> EXTRAIT FOURNI:
◆ ◆ ◆ ◆
Tout le monde se tait là-dessus. En haut parce que
lʼon ne veut pas en parler, en bas parce que lʼon ne
peut pas. Dans lʼimmense majorité de la population,
qui supporte cette dégradation, même si lʼon a de
forts soupçons, on ne peut voir en face une réalité
si déplaisante. Il nʼest en effet jamais agréable
dʼadmettre que lʼon sʼest laissé berner, et ceux qui
ont lâché le « bifteck » — et la revendication du «
bifteck » — pour lʼombre « estructurée » de la chose
sont aussi peu disposés à admettre ce quʼils ont perdu
au change que ceux qui ont cru accéder au confort en
acceptant des ersatz semblables dans leur habitat. Ce
sont habituellement les mêmes, qui ne peuvent rien
refuser de peur de démentir tout ce quʼils ont laissé
faire de leur vie.
Cependant le phénomène, mondial, qui affecte dʼabord
tous les pays économiquement avancés et qui réagit
aussitôt sur les pays soumis à lʼarriération du même
processus, peut facilement être daté avec précision.
◆ ◆ ◆ ◆
> CONSIGNE DONNÉE 1: Indiquez par oui ou par non si chacune des affirmations suivantes concorde avec l'extrait fourni, en citant à l'identique les mots du texte qui tranchent la question. (a) Ceux d'en haut se taisent parce qu'ils ne peuvent pas en parler. (b) Le phénomène évoqué peut être daté avec précision. (c) Le phénomène ne touche que les pays économiquement avancés.
L'extrait et les enregistrements sont indépendants l'un de l'autre.

> DONNÉES FOURNIES:
◆ ◆ ◆ ◆
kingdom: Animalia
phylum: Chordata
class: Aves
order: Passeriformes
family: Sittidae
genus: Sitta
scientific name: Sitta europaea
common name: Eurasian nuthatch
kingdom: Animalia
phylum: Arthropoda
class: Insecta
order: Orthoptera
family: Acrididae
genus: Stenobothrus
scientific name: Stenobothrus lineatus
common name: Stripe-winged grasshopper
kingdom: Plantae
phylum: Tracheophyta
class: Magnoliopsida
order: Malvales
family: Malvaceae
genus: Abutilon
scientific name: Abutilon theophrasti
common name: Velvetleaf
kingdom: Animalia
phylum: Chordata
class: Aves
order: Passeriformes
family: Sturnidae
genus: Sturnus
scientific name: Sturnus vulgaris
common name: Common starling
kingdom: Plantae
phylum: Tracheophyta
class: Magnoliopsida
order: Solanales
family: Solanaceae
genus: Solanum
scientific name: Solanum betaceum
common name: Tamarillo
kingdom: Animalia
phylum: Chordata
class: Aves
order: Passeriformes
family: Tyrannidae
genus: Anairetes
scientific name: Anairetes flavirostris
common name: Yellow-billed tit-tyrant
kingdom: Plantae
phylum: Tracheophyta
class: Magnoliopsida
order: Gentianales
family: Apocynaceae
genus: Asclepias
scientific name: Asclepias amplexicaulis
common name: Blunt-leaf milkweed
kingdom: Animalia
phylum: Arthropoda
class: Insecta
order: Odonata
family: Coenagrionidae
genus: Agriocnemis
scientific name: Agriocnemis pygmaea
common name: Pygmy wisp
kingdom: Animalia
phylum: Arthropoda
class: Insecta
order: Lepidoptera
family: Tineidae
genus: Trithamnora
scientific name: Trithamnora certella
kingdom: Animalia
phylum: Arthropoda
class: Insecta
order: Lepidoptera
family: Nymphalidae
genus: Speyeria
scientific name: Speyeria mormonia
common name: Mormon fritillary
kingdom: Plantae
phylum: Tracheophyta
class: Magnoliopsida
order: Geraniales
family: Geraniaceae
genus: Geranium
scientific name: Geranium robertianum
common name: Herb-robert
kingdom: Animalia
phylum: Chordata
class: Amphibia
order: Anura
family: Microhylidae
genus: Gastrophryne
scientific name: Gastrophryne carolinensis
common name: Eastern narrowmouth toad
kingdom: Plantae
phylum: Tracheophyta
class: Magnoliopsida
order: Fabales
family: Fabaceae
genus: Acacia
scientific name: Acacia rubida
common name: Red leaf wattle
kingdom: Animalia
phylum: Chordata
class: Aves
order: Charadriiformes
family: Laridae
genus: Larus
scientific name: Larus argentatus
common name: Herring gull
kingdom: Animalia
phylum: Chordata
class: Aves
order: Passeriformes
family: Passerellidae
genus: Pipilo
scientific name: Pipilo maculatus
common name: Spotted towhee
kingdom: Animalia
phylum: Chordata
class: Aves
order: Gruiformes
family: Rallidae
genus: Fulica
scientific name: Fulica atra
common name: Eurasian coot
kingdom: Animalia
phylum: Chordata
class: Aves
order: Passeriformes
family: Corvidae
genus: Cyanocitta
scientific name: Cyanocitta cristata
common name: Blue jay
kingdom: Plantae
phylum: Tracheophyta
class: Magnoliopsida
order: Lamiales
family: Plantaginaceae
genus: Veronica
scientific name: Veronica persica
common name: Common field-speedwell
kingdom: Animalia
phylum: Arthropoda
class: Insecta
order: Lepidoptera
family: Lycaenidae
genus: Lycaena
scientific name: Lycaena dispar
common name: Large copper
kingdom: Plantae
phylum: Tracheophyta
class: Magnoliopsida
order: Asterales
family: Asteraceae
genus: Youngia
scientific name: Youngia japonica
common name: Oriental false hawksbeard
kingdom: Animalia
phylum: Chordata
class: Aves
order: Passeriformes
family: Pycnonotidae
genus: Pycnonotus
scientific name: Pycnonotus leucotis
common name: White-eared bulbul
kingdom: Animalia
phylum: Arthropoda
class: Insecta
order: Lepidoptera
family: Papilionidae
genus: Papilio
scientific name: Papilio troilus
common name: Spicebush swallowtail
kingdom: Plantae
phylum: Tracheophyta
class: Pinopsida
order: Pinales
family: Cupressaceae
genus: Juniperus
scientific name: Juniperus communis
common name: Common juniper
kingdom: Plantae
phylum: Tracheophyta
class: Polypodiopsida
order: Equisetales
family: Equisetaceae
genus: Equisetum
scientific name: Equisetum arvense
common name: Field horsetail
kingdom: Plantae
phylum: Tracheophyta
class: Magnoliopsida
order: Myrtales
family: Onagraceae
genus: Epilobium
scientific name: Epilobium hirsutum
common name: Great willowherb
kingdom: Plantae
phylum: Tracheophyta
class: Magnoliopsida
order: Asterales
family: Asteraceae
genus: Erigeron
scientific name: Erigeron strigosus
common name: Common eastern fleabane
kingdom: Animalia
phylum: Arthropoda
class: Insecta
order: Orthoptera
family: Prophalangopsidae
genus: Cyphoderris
◆ ◆ ◆ ◆
> CONSIGNE DONNÉE 2: Reproduisez sans rien changer les lignes des enregistrements en commençant par celle qui contient « common name: Eastern narrowmouth toad » et en terminant par celle qui contient « common name: Herring gull », ces deux lignes comprises.

> RÉPONSE ATTENDUE 1:
(a) Non : « En haut parce que lʼon ne veut pas en parler »
(b) Oui : « peut facilement être daté avec précision »
(c) Non : « qui affecte dʼabord tous les pays économiquement avancés et qui réagit aussitôt sur les pays soumis à lʼarriération du même processus »

> RÉPONSE ATTENDUE 2:
common name: Eastern narrowmouth toad
kingdom: Plantae
phylum: Tracheophyta
class: Magnoliopsida
order: Fabales
family: Fabaceae
genus: Acacia
scientific name: Acacia rubida
common name: Red leaf wattle
kingdom: Animalia
phylum: Chordata
class: Aves
order: Charadriiformes
family: Laridae
genus: Larus
scientific name: Larus argentatus
common name: Herring gull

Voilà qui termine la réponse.